Depressions such as impact craters can act as traps for sediments that have been blown in from elsewhere, accumulating in various patterns whipped up by strong winds.
The dune field in this unnamed 48 km-wide impact crater in the southern highlands of Mars includes sickle-shaped dunes known as barchans, and parallel ridges of dunes called transverse dunes.A smoothly distributed sand sheet stretches between the dunes and the western wall of the crater.
Barchans are the most common dune type found on Mars, and are also prevalent in Earth’s deserts. The shallower slope faces the wind, with the steeper, curved slope downwind, the ‘horns’ of the individual dunes pointing in the direction the wind is blowing. In this example, a southeasterly wind at the time of dune formation can be assumed.Many nearby craters in this region also host dunes, and show a northwest shift of their dune fields relative to the crater centre, arguing for a uniform wind direction from the southeast.
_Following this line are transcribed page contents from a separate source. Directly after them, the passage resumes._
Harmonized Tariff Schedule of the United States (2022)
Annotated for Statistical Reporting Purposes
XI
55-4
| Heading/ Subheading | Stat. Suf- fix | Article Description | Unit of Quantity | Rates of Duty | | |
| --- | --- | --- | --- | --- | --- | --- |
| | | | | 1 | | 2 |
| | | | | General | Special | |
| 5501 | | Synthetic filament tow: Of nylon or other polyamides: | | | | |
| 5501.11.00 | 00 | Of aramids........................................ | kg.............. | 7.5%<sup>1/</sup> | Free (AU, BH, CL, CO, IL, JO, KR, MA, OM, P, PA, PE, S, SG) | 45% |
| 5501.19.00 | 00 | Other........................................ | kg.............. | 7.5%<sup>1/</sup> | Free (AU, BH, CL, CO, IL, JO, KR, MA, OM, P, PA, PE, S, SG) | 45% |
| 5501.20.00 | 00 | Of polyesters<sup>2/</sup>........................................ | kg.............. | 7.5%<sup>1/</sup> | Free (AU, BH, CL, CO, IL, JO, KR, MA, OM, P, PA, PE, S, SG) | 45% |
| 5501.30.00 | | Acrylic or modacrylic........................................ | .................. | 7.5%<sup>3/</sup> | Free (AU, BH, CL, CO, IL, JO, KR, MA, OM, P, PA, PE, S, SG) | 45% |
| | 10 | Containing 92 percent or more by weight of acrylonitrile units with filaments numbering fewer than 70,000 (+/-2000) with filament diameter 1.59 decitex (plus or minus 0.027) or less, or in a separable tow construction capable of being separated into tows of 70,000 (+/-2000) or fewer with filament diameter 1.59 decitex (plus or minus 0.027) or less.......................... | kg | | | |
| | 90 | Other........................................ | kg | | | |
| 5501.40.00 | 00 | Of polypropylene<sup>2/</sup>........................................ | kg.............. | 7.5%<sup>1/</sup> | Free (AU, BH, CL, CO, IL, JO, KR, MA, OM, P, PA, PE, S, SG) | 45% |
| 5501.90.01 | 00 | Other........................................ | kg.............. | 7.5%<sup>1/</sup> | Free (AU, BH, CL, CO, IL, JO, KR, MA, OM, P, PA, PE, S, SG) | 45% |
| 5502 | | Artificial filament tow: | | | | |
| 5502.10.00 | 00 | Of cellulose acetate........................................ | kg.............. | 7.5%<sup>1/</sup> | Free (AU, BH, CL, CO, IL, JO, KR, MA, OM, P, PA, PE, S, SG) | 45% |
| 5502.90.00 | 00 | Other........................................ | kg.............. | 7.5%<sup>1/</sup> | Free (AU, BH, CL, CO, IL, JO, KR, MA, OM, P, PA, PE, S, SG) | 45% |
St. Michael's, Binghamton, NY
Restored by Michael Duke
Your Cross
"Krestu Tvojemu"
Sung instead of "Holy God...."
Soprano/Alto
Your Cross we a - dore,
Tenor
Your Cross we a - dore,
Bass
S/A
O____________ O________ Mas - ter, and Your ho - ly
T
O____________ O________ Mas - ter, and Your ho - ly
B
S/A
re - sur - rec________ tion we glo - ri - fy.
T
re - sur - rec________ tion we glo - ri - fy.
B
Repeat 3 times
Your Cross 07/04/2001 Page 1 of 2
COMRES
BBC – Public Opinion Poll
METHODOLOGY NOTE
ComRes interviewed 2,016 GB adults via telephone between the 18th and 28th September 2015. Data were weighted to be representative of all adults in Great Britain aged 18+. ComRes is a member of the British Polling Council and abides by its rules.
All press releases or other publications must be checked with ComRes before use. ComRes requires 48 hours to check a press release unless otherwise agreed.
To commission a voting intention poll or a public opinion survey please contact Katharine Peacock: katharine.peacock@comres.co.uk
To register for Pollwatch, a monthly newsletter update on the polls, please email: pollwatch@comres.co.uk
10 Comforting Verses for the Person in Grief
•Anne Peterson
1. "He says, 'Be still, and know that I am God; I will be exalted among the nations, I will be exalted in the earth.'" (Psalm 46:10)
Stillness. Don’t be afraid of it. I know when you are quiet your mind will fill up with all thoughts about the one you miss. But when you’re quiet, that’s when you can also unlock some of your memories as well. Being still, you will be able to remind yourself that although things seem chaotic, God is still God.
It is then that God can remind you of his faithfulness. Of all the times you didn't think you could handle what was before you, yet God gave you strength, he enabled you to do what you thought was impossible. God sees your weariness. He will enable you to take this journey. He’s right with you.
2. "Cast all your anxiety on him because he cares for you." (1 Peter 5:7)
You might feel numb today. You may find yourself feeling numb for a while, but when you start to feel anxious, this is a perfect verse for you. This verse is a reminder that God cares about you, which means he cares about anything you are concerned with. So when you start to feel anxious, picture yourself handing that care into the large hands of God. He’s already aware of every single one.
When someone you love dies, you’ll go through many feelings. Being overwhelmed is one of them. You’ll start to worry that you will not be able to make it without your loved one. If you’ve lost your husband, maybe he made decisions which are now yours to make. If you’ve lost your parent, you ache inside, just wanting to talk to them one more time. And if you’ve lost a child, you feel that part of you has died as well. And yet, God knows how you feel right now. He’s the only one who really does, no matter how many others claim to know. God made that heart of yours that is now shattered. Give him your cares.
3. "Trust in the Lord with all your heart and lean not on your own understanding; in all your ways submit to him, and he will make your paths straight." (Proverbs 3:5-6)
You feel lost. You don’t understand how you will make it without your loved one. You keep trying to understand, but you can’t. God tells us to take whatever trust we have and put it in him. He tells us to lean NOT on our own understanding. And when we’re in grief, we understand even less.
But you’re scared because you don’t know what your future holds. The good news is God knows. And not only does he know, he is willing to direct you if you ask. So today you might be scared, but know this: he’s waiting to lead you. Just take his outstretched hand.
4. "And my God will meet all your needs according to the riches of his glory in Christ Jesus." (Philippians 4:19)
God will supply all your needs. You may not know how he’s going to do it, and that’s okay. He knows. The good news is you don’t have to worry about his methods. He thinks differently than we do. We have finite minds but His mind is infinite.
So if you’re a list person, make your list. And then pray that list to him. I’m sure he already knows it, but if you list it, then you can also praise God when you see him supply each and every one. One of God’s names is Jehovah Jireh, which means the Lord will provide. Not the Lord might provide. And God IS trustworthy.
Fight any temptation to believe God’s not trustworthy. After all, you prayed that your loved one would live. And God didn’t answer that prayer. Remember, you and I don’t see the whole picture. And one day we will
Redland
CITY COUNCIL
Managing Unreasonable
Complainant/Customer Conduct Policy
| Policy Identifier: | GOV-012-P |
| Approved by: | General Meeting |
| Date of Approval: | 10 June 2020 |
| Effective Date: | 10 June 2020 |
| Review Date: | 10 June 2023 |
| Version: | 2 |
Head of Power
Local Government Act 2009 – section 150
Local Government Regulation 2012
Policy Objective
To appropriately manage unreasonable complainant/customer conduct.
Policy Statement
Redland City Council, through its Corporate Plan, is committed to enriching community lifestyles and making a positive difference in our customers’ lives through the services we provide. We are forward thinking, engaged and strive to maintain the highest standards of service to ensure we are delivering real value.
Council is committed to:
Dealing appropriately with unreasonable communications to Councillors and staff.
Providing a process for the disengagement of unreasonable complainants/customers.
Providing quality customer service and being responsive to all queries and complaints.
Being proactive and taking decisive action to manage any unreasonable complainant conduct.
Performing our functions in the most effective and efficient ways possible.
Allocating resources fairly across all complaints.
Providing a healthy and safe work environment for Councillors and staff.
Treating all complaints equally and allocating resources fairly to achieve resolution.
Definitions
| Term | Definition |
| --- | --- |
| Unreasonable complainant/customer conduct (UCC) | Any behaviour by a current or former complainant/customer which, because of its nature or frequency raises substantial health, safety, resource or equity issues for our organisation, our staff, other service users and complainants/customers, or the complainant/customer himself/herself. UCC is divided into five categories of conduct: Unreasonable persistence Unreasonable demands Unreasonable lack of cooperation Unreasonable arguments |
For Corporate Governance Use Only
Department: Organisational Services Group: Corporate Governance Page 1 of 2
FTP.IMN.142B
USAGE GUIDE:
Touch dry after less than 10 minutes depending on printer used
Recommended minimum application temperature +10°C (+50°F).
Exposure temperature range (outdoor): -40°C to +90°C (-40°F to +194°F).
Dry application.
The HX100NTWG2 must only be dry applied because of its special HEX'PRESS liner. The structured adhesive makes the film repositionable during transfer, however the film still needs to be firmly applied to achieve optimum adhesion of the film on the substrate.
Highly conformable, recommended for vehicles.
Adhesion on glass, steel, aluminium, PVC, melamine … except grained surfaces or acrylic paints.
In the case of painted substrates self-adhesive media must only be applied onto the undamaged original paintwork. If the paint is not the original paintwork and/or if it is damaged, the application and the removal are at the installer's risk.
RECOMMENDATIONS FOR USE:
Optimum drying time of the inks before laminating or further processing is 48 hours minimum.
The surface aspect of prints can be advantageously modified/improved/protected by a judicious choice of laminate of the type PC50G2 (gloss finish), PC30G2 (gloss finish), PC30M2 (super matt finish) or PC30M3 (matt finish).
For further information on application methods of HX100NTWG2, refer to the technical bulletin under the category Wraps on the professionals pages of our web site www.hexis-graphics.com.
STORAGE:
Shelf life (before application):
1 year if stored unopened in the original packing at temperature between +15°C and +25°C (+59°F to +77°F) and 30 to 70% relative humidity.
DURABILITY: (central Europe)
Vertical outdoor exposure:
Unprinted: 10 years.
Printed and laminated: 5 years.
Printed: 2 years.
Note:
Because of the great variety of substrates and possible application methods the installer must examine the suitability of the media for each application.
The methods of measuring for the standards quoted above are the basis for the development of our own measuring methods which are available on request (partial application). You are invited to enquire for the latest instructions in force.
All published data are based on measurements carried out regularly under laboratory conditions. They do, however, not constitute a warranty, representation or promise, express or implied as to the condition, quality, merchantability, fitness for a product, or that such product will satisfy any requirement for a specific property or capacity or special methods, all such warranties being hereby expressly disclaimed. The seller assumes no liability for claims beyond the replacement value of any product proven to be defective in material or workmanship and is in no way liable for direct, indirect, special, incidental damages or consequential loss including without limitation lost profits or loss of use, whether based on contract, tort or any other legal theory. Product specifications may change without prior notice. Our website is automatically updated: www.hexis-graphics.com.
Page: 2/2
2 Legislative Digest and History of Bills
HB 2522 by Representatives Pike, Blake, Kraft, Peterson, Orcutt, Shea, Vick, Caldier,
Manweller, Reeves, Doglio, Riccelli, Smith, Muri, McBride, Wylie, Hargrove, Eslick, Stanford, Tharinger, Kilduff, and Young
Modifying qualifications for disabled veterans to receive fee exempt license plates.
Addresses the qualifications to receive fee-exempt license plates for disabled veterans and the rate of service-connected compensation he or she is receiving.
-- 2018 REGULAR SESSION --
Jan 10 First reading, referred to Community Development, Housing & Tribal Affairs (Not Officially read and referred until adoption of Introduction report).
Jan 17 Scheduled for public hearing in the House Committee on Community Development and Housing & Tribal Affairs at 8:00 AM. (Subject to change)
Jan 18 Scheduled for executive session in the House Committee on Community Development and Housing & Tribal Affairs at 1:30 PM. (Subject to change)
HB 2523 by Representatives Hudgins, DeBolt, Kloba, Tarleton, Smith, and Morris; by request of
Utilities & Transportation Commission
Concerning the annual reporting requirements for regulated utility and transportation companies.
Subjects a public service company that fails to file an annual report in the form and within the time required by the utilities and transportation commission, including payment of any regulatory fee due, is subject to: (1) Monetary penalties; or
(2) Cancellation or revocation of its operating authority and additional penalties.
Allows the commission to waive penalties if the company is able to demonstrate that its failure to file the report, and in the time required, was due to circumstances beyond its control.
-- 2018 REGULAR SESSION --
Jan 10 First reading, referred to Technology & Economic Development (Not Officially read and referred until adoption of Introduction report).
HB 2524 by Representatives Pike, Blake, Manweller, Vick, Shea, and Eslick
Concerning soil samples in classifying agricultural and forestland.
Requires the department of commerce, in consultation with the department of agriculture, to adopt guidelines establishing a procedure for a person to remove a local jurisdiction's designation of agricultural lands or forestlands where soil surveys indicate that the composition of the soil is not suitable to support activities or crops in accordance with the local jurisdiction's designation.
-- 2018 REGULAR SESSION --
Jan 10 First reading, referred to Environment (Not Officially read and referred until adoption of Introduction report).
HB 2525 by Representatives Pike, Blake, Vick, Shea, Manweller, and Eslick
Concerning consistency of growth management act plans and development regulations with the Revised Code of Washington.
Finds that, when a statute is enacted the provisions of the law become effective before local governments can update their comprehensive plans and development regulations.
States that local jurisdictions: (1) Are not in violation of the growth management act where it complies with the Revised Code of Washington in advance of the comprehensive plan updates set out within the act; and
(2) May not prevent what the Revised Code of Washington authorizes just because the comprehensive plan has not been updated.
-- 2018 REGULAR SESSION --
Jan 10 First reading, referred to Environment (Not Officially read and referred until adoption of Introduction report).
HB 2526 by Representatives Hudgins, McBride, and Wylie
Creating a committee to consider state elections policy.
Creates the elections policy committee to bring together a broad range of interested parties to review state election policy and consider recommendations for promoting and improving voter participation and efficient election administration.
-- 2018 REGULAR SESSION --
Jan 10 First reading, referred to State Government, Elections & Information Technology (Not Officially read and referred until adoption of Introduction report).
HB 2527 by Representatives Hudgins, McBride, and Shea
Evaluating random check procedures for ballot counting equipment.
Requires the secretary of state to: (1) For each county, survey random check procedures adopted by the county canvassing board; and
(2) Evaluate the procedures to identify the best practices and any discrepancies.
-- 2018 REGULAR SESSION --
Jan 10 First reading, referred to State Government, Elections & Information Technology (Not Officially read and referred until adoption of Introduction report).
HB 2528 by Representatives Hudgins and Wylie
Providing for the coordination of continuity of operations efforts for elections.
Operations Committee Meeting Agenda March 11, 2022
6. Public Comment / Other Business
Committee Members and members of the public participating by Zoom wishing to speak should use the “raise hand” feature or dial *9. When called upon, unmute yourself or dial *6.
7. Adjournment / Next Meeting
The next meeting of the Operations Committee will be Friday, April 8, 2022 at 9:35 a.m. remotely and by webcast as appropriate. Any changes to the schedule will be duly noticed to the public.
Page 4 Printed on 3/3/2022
To the south of the dune field in the large crater, a single elongated transverse dune extends beyond the main field for several kilometres. Perhaps the underlying topography combined with near-surface winds caused the sediments to pile up here, or over time the smaller barchan dunes joined together.
This scene is situated south of Tharsis, the largest volcanic province on Mars and home to Olympus Mons. Past volcanic activity in Tharsis produced vast amounts of basalt, fine pyroclastic deposits and ash, which were likely swept across the region to provide a source for the dark dune material observed in these craters today.